Reading Room

The PLANET Act to Prevent U.S. Nuclear Testing

Posted on Monday, June 22, 2020

Posted by Angad Gangapuram, Summer Legal Intern

Seventy-five years ago, the United States became the only country to utilize a nuclear weapon during wartime. Since then, the United States government carried out more than one thousand nuclear tests. Another thousand-plus tests have been performed by other nuclear weapons states.

We as humans have long understood the environmental and social impacts of nuclear proliferation. Despite a global effort to curb nuclear weapon development, the Washington Post recently reported that the current administration has advocated for a return of nuclear weapons testing. The administration callously believes that a threat of an impending nuclear arms race would scare other governments to the negotiating table, when in reality the resumption of nuclear weapons testing could very well have the opposite effect.

In an effort to quell the restarting of explosive nuclear weapons testing, Senator Ed Markey has introduced the Preserving Leadership Against Nuclear Explosives Testing (PLANET) Act; found here [].

According a press release from Senator Markey, the purpose of the PLANET Act is to:

  • Prohibit the use of funds appropriated in Fiscal Year 2021 or from any previous year to prepare for or to conduct an explosive nuclear test that produces any yield

  • Allow for stockpile stewardship activities that are consistent with U.S. law – such as certifying the safety, security and reliability of the U.S. nuclear stockpile – so long as those activities are consistent with the “zero-yield” scope of the Comprehensive Test Ban Treaty (CTBT)

The last nuclear yield test in the United States was in September 1992. According to the Department of Energy’s historical records approximately 90% of U.S. nuclear tests were related to new designs, not maintenance of the stockpile. Since the testing moratorium was established twenty-eight years ago, the United States has ensured the safety of its stockpile by other means; conducting an array of tests that the government considers in accordance with the Comprehensive Test Ban Treaty (CTBT) of 1996. While the United States’ Senate declined to ratify the CTBT in 2018, we have signed the UN Security Council Resolution 2310 in 2016 that implores all countries, including the United States, to abide by the CTBT.

The PLANET Act is currently being co-sponsored by fifteen other Senators, including Dianne Feinstein of California. It is important that we as a Nation learn from the mistakes of past administrations and strive to create a safer future for all generations. As President Reagan once said, “Our moral imperative is to work with all our powers for that day when the children of the world grow up without the fear of nuclear war.”

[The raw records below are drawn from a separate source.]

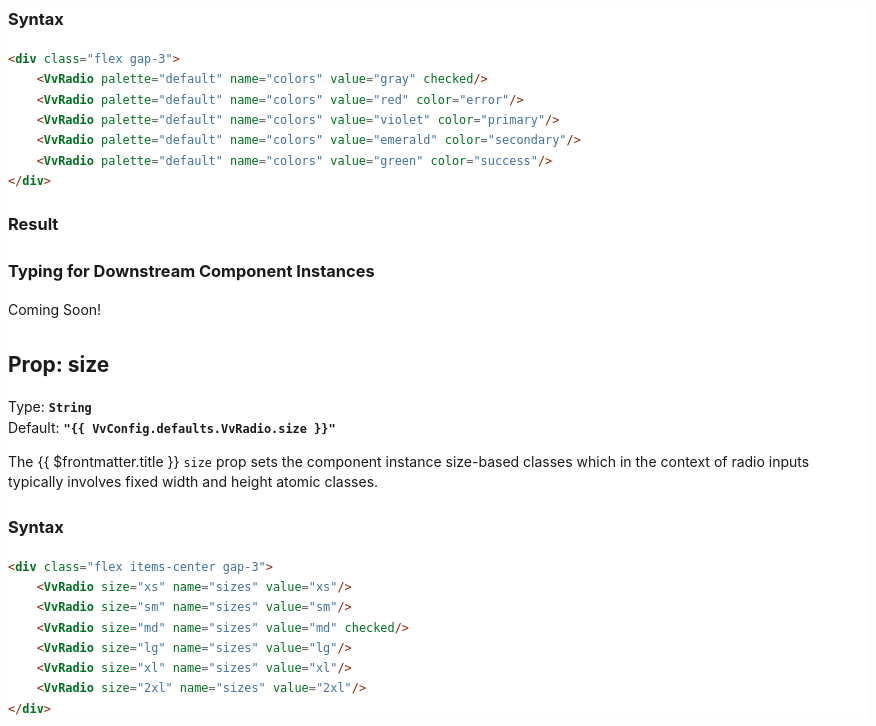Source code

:### Syntax

```html
<div class="flex gap-3">
    <VvRadio palette="default" name="colors" value="gray" checked/>
    <VvRadio palette="default" name="colors" value="red" color="error"/>
    <VvRadio palette="default" name="colors" value="violet" color="primary"/>
    <VvRadio palette="default" name="colors" value="emerald" color="secondary"/>
    <VvRadio palette="default" name="colors" value="green" color="success"/>
</div>
```

### Result

<div class="w-full flex gap-3 pt-4">
    <VvRadio palette="default" name="colors" value="gray" checked/>
    <VvRadio palette="default" name="colors" value="red" color="error"/>
    <VvRadio palette="default" name="colors" value="violet" color="primary"/>
    <VvRadio palette="default" name="colors" value="emerald" color="secondary"/>
    <VvRadio palette="default" name="colors" value="green" color="success"/>
</div>

### Typing for Downstream Component Instances

Coming Soon!













## Prop: size

Type: **`String`**  
Default: **`"{{ VvConfig.defaults.VvRadio.size }}"`**

The {{ $frontmatter.title }} `size` prop sets the component instance size-based classes which in the context of radio inputs typically involves fixed width and height atomic classes.

### Syntax

```html
<div class="flex items-center gap-3">
    <VvRadio size="xs" name="sizes" value="xs"/>
    <VvRadio size="sm" name="sizes" value="sm"/>
    <VvRadio size="md" name="sizes" value="md" checked/>
    <VvRadio size="lg" name="sizes" value="lg"/>
    <VvRadio size="xl" name="sizes" value="xl"/>
    <VvRadio size="2xl" name="sizes" value="2xl"/>
</div>
```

Let us remember these lessons even more in 2020, in the wake of the 75th anniversary of the horrific atomic bombings of Hiroshima and Nagasaki. An event that resulted in destruction unlike any we have seen prior, and hopefully unlike any that we will see in the future. It is time for Congress to pursue measures like the PLANET Act to prevent such devastating behavior. Prohibiting funding for resumption of nuclear yield testing is a critical step toward a safer future.